CD: Abdesselam Damoussi and Nour Eddine - Jedba

CD: Abdesselam Damoussi and Nour Eddine - Jedba

Mesmerising musical ecstasies from Morocco

You'll want to move in: 'Jedba', recorded in a Marrakech riyad

It’s not often that music of this kind gets a release outside of Morocco, and Arc Music and the producer/musicians must be applauded for curating such an intense, inside view on the ecstatic release of Sufi music across the kingdom, often drawn from a simple street or domestic setting.

Jebda mixes the voices and music of six professional singers and players with an array of street musicians brought together by producer Abdesselam Damoussi, who encountered them en route through the Jemaa el Fna of Marrakech to his 15th-century riyad and studio, fitted out with Neumann microphones to record what generations of musicians, magicians, storytellers and charmers have acted out for centuries in the nearby square, plying their ecstatic trades. With multi-instrumentalist and co-producer Nour Eddine, he settled them into the studio, served tea, set them up to play, and captured a better part of their soul.

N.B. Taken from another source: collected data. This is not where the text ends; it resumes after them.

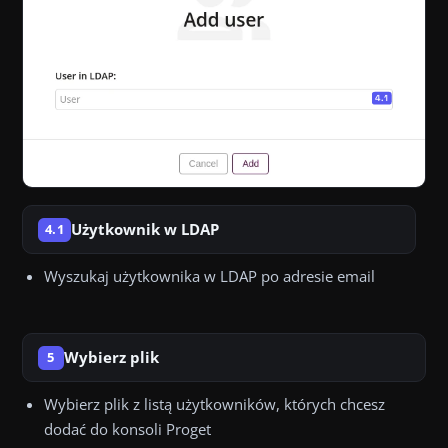
Użytkownik w LDAP
4.1
Wyszukaj użytkownika w LDAP po adresie email
Wybierz plik
5
Wybierz plik z listą użytkowników, których chcesz
dodać do konsoli Proget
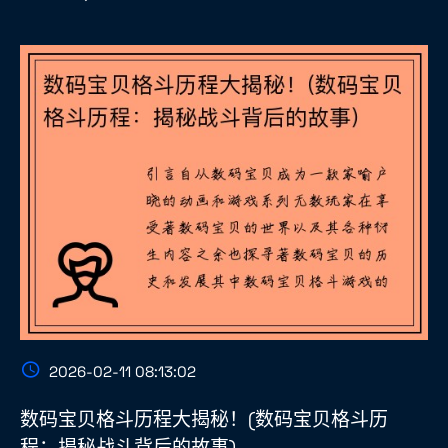
2026-02-11 08:13:02
数码宝贝格斗历程大揭秘！(数码宝贝格斗历
程：揭秘战斗背后的故事)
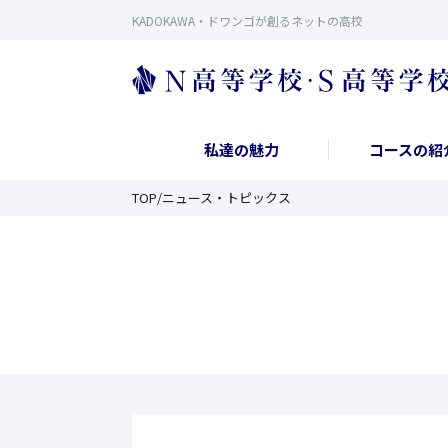
KADOKAWA・ドワンゴが創るネットの高校
私達の魅力
コースの紹
TOP
/
ニュース・トピックス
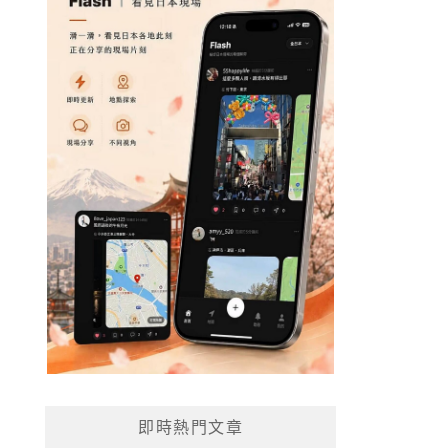
即時熱門文章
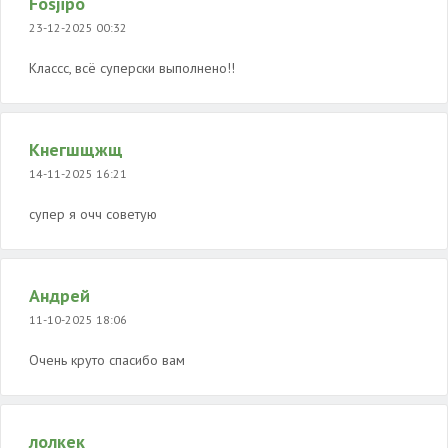
Fosjipo
23-12-2025 00:32
Классс, всё суперски выполнено!!
Кнегшщжщ
14-11-2025 16:21
супер я очч советую
Андрей
11-10-2025 18:06
Очень круто спасибо вам
лолкек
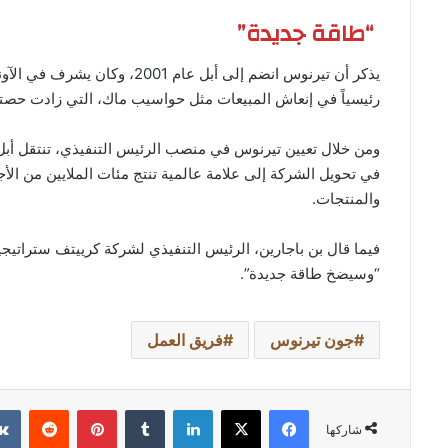
“طاقة جديدة”
يذكر أن تيرنوس انضم إلى أبل عا
رئيسياً في إنعاش المبيعات مثل حواسيب ماك، التي زادت حصتها
ومن خلال تعيين تيرنوس في منصب الرئيس التنفيذي، تنتقل أبل
في تحويل الشركة إلى علامة عالمية تنتج مئات الملايين من الأ
والمنتجات.
فيما قال بن باجارين، الرئيس التنفيذي لشركة كرييتف ستراتيج
“وسيضخ طاقة جديدة”.
جون تيرنوس
فريق العمل
فيسبوك
‫X
لينكدإن
بينتيريست
شاركها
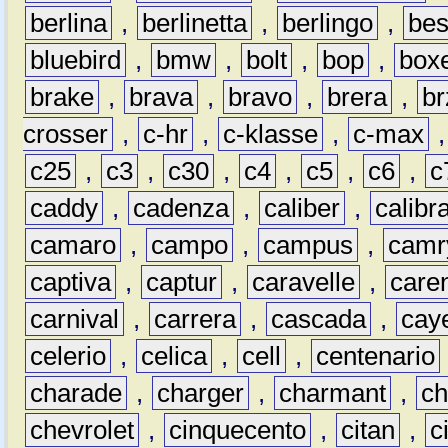
berlina
,
berlinetta
,
berlingo
,
bes
bluebird
,
bmw
,
bolt
,
bop
,
box
brake
,
brava
,
bravo
,
brera
,
br
crosser
,
c-hr
,
c-klasse
,
c-max
c25
,
c3
,
c30
,
c4
,
c5
,
c6
,
c
caddy
,
cadenza
,
caliber
,
calibr
camaro
,
campo
,
campus
,
camr
captiva
,
captur
,
caravelle
,
care
carnival
,
carrera
,
cascada
,
cay
celerio
,
celica
,
cell
,
centenario
charade
,
charger
,
charmant
,
ch
chevrolet
,
cinquecento
,
citan
,
c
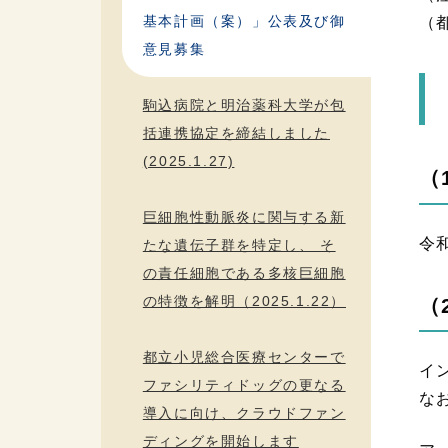
基本計画（案）」公表及び御
（
意見募集
駒込病院と明治薬科大学が包
括連携協定を締結しました
(2025.1.27)
（
巨細胞性動脈炎に関与する新
令
たな遺伝子群を特定し、 そ
の責任細胞である多核巨細胞
の特徴を解明（2025.1.22）
（
都立小児総合医療センターで
イ
ファシリティドッグの更なる
な
導入に向け、クラウドファン
ディングを開始します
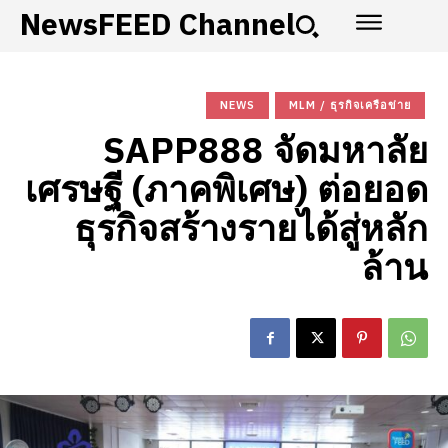
NewsFEED Channel
NEWS
MLM / ธุรกิจเครือข่าย
SAPP888 จัดมหาลัย
เศรษฐี (ภาคพิเศษ) ต่อยอด
ธุรกิจสร้างรายได้สู่หลัก
ล้าน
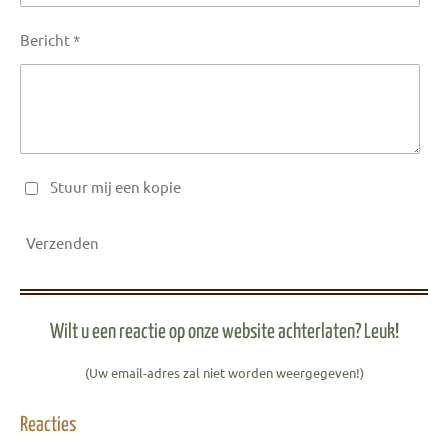
Bericht *
Stuur mij een kopie
Verzenden
Wilt u een reactie op onze website achterlaten? Leuk!
(Uw email-adres zal niet worden weergegeven!)
Reacties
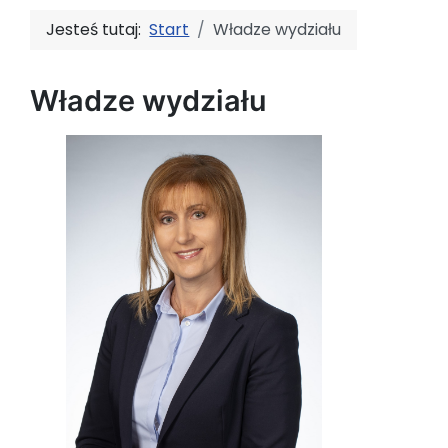
Jesteś tutaj:
Start
Władze wydziału
Władze wydziału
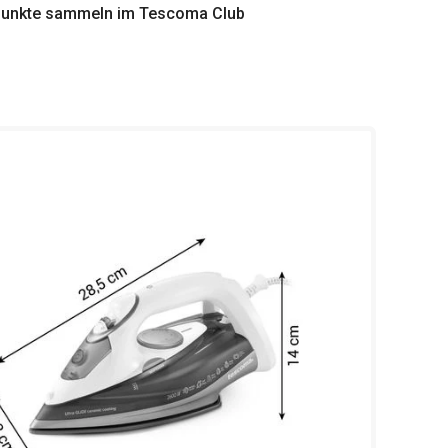
punkte sammeln im Tescoma Club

The emphasis is on extended tracks, addictive rhythms and energy-raising chants. It’s intense, it’s incoming, and it raises you up like Lazarus. Highlights are many – the eight-year-old Nour Nejma Damoussi singing the name of God on “Spiritual Mawal” (Light of the Star), a solo call that segues into the northern Mountain Jebli voice of Said Lachhab, an Imam from Tangiers, offering up a solo Sufi prayer call, his voice folding over the verses like dark silk. There’s the electrifying Moroccan desert blues of singer Yemdah Selem, whose lone voice captivates against the sparest of Sarahan guitar backings. The insistent, repetitive rhythms of “Sabaato Rijal” (Seven Saints of Marrakech), driven by a colourfully dressed beggar from the Bab Ftouh gate on percussion, is a truly powerful intoxicant. Across its 10 tracks and almost 60 minutes, this is a superlative insider’s account of Morocco’s Sufi musical ecstasies, drawing you in to a house with many mansions. Or riyads. You’ll want to make it your home.